3. Polycystic ovarian changes (PCO)
Although a lot of research has been conducted on the ultrasound diagnostic criteria of PCO, there are still divergent opinions. Coupled with ethnic differences, it is more difficult to unify the diagnostic criteria. The PCO ultrasound standard in Rotterdam in 2003 is that there are more than 12 follicles in unilateral or bilateral ovaries, with a diameter of 2-9mm, and/or ovarian volume (length×width×thickness/2)>10ml.
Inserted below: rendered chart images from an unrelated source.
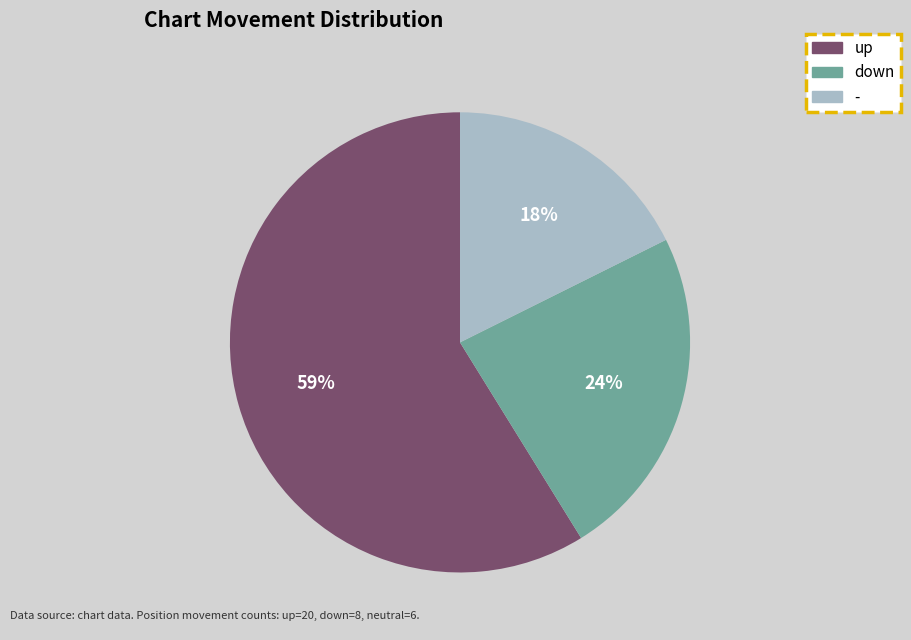

Approximately how many times larger is the value at down compared to up?

0.4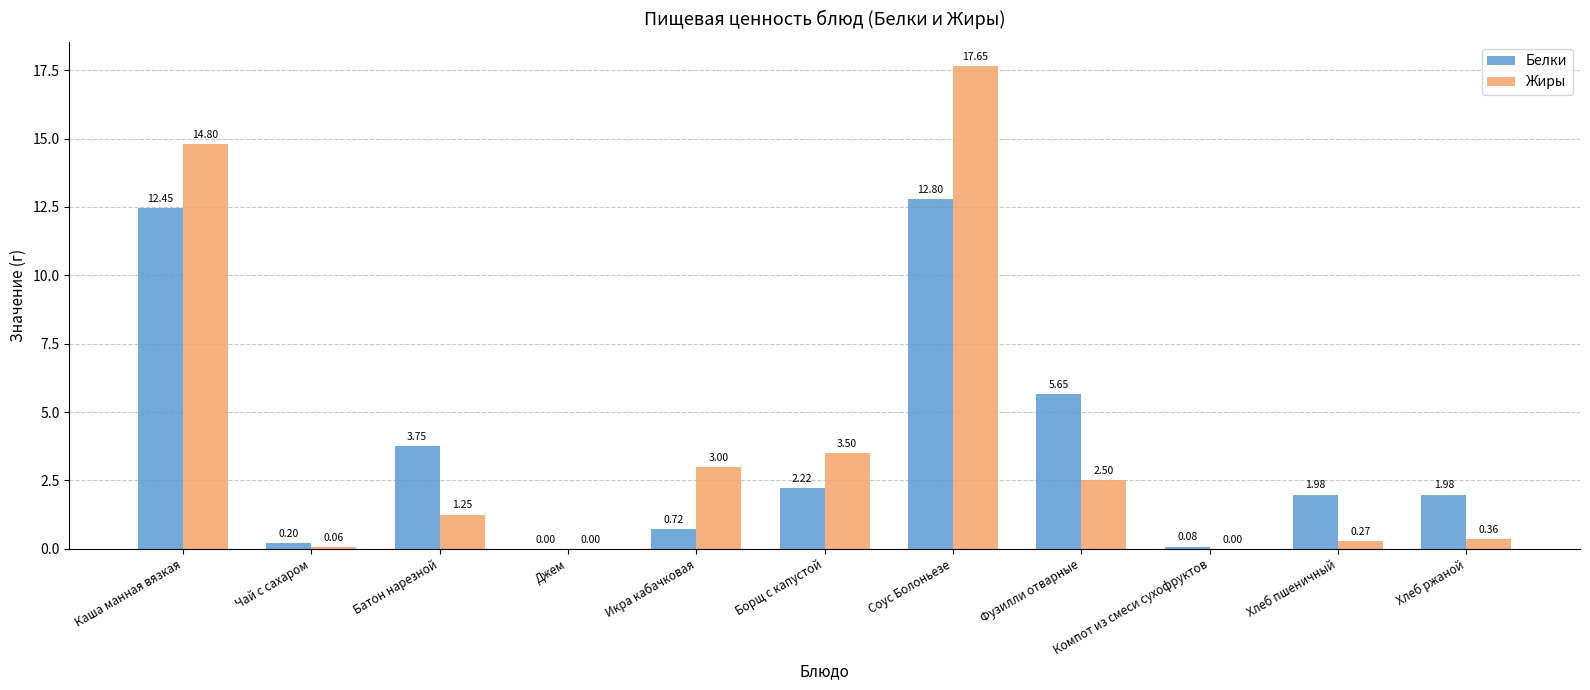

At which label does Белки reach its peak?

Соус Болоньезе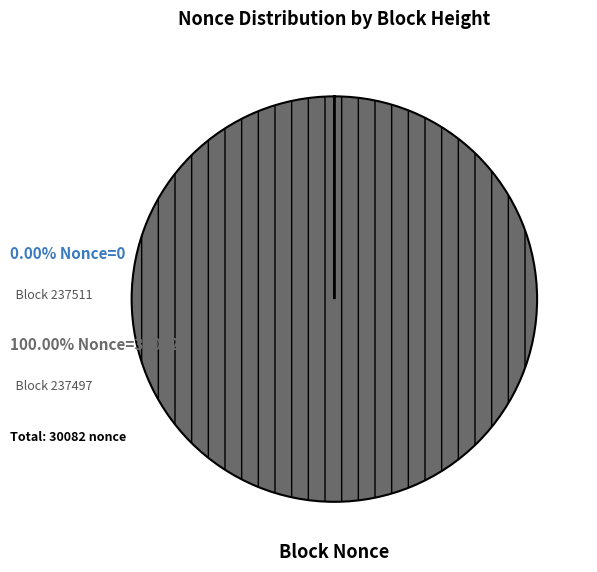

Does any single category account for the majority?

Yes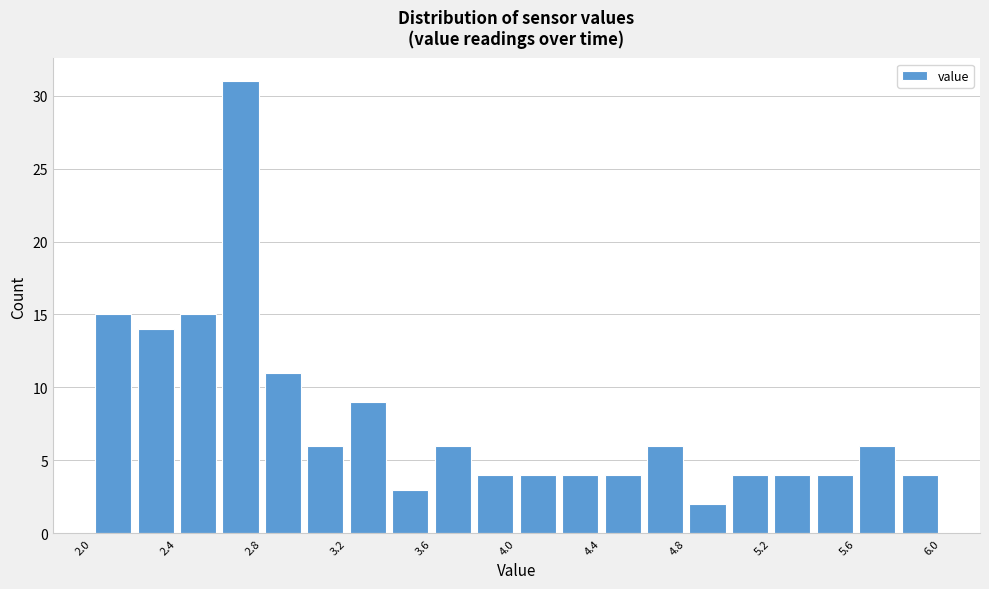

Which range on the x-axis has the tallest bar?

2.6 to 2.8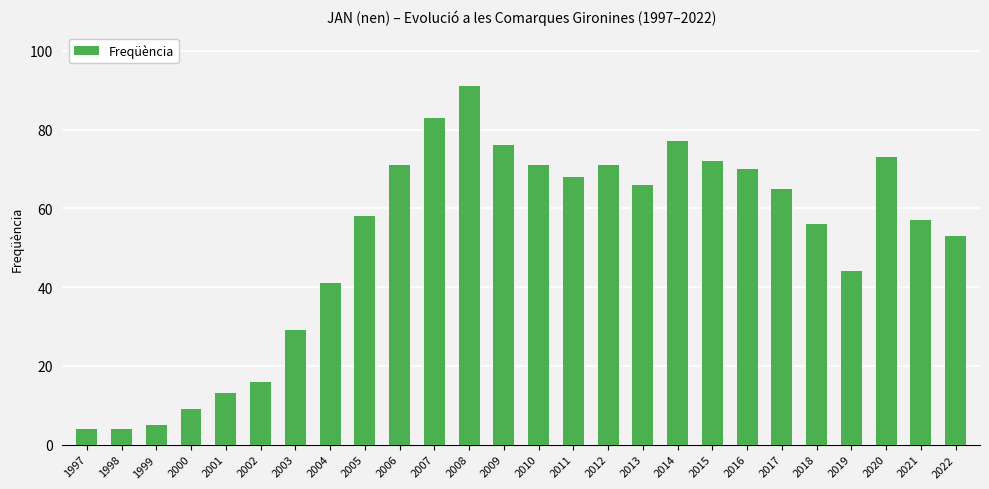

How many data points does each series have?

26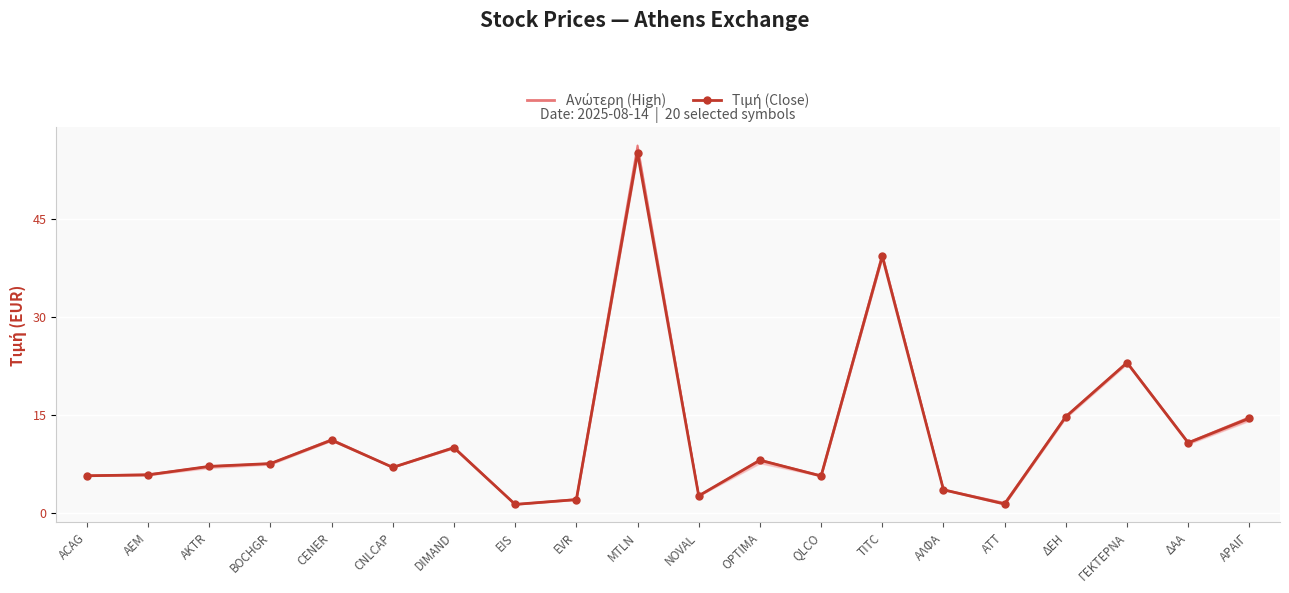

What are all the series names shown in the legend?

Ανώτερη (High), Τιμή (Close)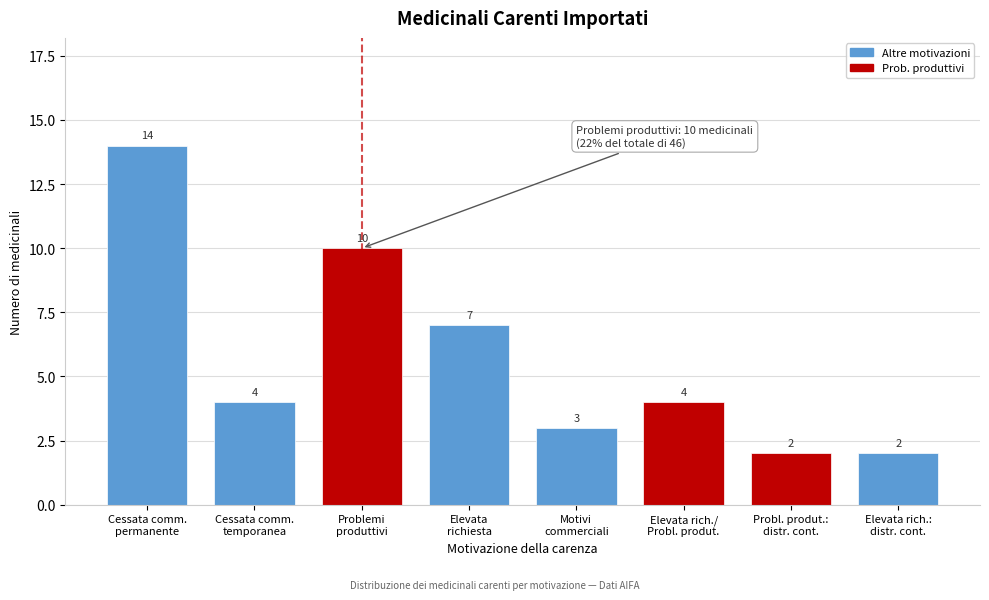

Reading left to right, extract all data points from this chart.

14	4	10	7	3	4	2	2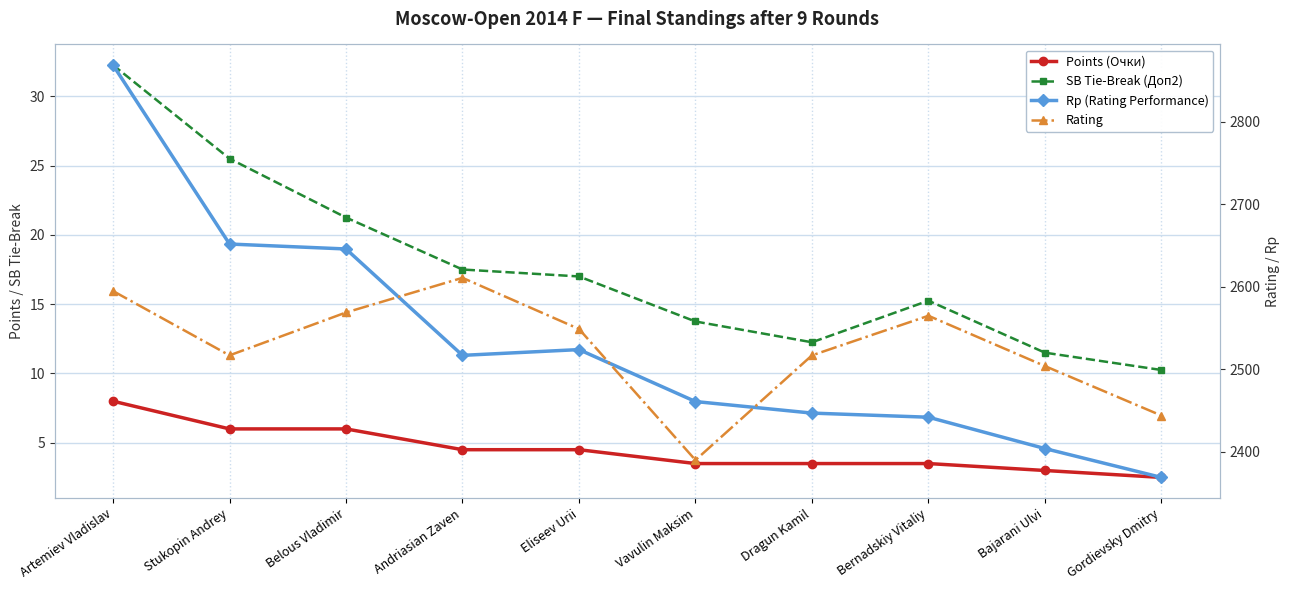

The value of Rp (Rating Performance) at Belous Vladimir is 1719.5. True or false?

False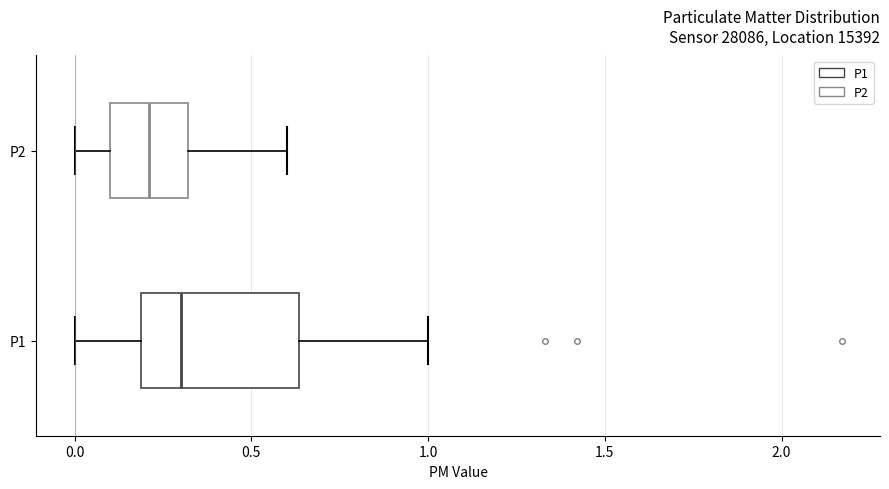

Which box has the furthest to the right median line?

P1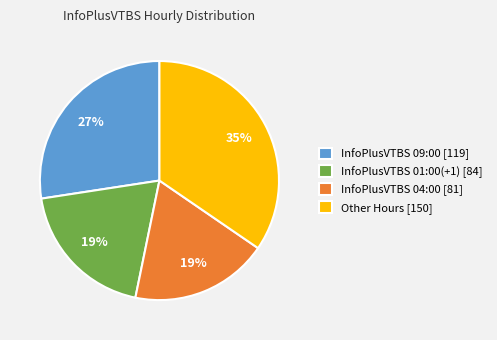

Is it true that InfoPlusVTBS 04:00 [81] is 29% of the pie?

False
At the same time, it can be manifested as medullary echo enhancement.
(1) Obesity Obesity accounts for 30% to 60% of PCOS patients, and its incidence varies with race and eating habits. In the United States, 50% of women with PCOS are overweight or obese, while there are relatively fewer obese PCOS reports in other countries. The obesity of PCOS is manifested as central obesity (also known as abdominal obesity), and even non-obese PCOS patients also exhibit an increased proportion of perivascular or omental fat distribution.
(2) Infertility Due to ovulation dysfunction, the pregnancy rate of PCOS patients is reduced, and the miscarriage rate is increased, but it is not clear whether the miscarriage rate of PCOS patients is increased or whether the miscarriage is the result of overweight.
(3) Obstructive sleep apnea This problem is common in PCOS patients and cannot be explained by obesity alone. Insulin resistance is more predictive of dyspnea during sleep than age, BMI or circulating testosterone level.
(4) Depression The incidence of depression in PCOS patients increases, which is related to high body mass index and insulin resistance, and the quality of life and sexual satisfaction of patients decrease significantly.